Exercise aim: Starting at the first line of the data below, repeat each line word for word up to and including the line with "-10% TOT -30% K".

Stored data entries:
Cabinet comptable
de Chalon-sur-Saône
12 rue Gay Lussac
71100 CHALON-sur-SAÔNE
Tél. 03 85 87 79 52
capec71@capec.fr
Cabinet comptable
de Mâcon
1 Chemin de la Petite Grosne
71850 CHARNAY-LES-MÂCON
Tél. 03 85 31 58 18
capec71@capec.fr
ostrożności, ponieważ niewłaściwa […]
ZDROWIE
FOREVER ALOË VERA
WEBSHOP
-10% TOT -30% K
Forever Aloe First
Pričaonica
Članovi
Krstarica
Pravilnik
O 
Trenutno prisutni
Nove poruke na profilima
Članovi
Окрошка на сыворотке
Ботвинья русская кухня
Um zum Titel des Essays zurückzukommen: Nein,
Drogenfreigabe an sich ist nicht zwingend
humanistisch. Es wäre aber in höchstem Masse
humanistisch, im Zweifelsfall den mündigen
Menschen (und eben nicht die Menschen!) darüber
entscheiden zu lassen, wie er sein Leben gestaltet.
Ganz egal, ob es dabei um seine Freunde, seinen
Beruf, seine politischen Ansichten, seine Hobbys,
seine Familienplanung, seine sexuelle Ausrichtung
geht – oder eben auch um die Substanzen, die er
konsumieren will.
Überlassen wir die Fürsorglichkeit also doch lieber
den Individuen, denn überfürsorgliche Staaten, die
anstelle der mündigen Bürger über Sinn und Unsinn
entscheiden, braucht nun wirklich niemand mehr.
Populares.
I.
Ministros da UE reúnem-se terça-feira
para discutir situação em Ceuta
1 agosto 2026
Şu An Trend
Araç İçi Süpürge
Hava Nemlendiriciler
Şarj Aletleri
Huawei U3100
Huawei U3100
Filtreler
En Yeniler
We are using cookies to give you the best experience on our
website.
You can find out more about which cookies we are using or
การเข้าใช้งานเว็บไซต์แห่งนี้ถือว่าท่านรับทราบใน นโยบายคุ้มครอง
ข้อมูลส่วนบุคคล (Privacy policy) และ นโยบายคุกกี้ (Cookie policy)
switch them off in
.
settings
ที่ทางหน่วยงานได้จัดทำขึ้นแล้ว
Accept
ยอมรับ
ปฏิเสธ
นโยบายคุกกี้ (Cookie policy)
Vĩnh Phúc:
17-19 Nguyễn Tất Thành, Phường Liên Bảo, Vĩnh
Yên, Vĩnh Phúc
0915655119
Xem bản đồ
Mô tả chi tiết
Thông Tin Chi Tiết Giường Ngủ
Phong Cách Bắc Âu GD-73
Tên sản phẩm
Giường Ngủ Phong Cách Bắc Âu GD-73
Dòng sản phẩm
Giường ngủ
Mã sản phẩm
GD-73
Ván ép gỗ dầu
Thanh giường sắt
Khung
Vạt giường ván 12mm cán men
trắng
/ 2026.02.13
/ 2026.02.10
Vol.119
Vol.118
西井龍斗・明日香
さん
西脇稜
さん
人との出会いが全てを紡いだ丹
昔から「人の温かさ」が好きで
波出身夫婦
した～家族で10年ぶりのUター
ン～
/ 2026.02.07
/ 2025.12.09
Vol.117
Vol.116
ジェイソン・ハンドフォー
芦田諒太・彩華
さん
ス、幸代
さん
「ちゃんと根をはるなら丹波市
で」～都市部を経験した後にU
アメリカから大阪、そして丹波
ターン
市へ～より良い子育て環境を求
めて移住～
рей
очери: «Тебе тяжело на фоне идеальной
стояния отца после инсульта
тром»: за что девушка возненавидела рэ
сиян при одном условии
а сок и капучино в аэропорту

Answer:
Cabinet comptable
de Chalon-sur-Saône
12 rue Gay Lussac
71100 CHALON-sur-SAÔNE
Tél. 03 85 87 79 52
capec71@capec.fr
Cabinet comptable
de Mâcon
1 Chemin de la Petite Grosne
71850 CHARNAY-LES-MÂCON
Tél. 03 85 31 58 18
capec71@capec.fr
ostrożności, ponieważ niewłaściwa […]
ZDROWIE
FOREVER ALOË VERA
WEBSHOP
-10% TOT -30% K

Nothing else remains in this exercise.